L’opera pubblica dell’accoglienza
Lucano ha riaperto le case abbandonate del paese vecchio, le scuole, gli uffici, l’ambulatorio medico, le botteghe artigiane. Ha insegnato ai profughi a lavorare la terra, la ceramica, il vetro, il cioccolato. A tessere e a ricamare. Incrociando stili e metodi con quelli dei loro paesi d’origine. «A Riace l’opera pubblica più bella sono gli aquiloni costruiti da un giovane di Islamabad, i vasi di un artigiano di Kabul, i ricami di una donna di Herat», aggiunge il sindaco.
Bonus e borse lavoro
Mimmo Lucano ha fondato il suo sistema su bonus e borse lavoro.
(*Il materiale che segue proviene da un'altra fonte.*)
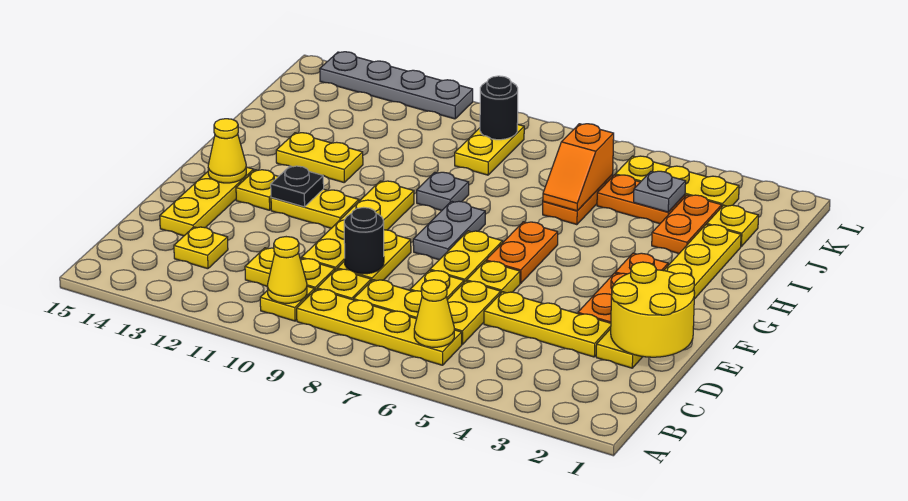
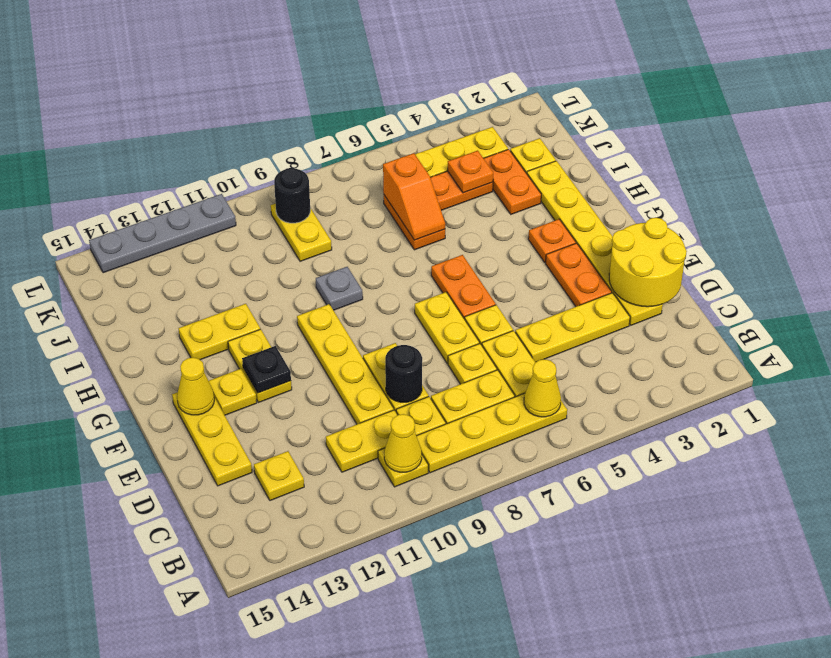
grey plate F8:G8 level 1 -> none
yellow plate F11:F12 level 1 -> yellow plate F12:G12 level 1
grey plate J4 level 2 -> orange plate J4 level 2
Una formula che gli è costata un’indagine della magistratura, partita in seguito a un’ispezione della Prefettura di Reggio Calabria: «Si riscontravano anomalie nel funzionamento del sistema». Ma le successive, il cui contenuto è stato reso noto due mesi fa, hanno smentito l’ispezione precedente, raccontando in prosa quasi poetica (un intento dichiarato all’interno del verbale) il modello Riace: «Un microcosmo strano e composito che ha inventato un modo per accogliere e investire sul futuro». Così le conclusioni: «Si ritiene che l’esperienza di Riace sia importante per la Calabria e segno distintivo di quelle buone pratiche che possono far parlare bene della regione». La firma è degli ispettori Francesco Campolo, Pasquale Crupi, Alessandra Barbaro, Maria Carmela Marazzita. Ma da Sprar e Prefettura non arrivano più risorse.
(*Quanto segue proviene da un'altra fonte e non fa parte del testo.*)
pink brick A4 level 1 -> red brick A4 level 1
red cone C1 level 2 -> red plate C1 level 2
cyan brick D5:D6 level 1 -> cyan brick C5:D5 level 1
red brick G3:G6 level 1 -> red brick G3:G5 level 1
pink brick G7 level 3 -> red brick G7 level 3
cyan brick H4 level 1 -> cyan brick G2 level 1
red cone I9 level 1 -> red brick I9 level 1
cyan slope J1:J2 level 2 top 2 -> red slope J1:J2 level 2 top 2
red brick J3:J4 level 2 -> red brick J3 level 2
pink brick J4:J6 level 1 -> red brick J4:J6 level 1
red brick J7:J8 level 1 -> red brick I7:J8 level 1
In 10mila dalla parte di Lucano
Dalla parte di Lucano, affinché il borgo dell’accoglienza sopravviva, si sono schierati in 10mila sottoscrivendo la petizione per #RiacePatrimonioUmanità: tra i tanti l’avvocata dei diritti umani Alessandra Ballerini, legale della famiglia Regeni, l’europarlamentare Elly Schlein, i giornalisti Angela Caponnetto e Alessandro Gilioli, gli attori Peppino Mazzotta e Cesare Bocci, il sociologo Francesco Panaro, il cantautore Caparezza, il fondatore di Possibile Pippo Civati, Enzo Infantino, attivista per i diritti umani. Ed anche Eleonora Forenza, eurodeputata Gue/Ngl, Stefan Trechsel, già presidente della Commissione europea dei diritti dell’uomo e giudice al Tribunale penale internazionale per l’ex-Jugoslavia, Samra Losinger, presidente della “Fondazione per la libertà e i diritti umani”di Berna, il presidente della Regione Calabria Mario Oliverio. Nei prossimi giorni si riunirà a Riace la Rete dei comuni solidali (sono 300, 17 le Regioni rappresentate). E subito dopo è attesa la sindaca di Barcellona Ada Colau che porta al borgo dell’accoglienza la sua solidarietà.
La battaglia per un ideale
«La mia impresa contiene un messaggio politico, una visione del futuro che dà fastidio, perché noi non siamo neutrali sull’accoglienza, non l’affrontiamo come si fa con una qualsiasi attività ordinaria, qui a Riace le vite di tutti si intrecciano con quelle degli immigrati. Ora – conclude il sindaco – aspetto solo che si risolva la mia vicenda giudiziaria ringraziando sin da ora gli avvocati Andrea Daqua e Antonio Mazzone che mi stanno difendendo gratuitamente. La loro non è solo difesa dei miei diritti, ma una battaglia per un ideale».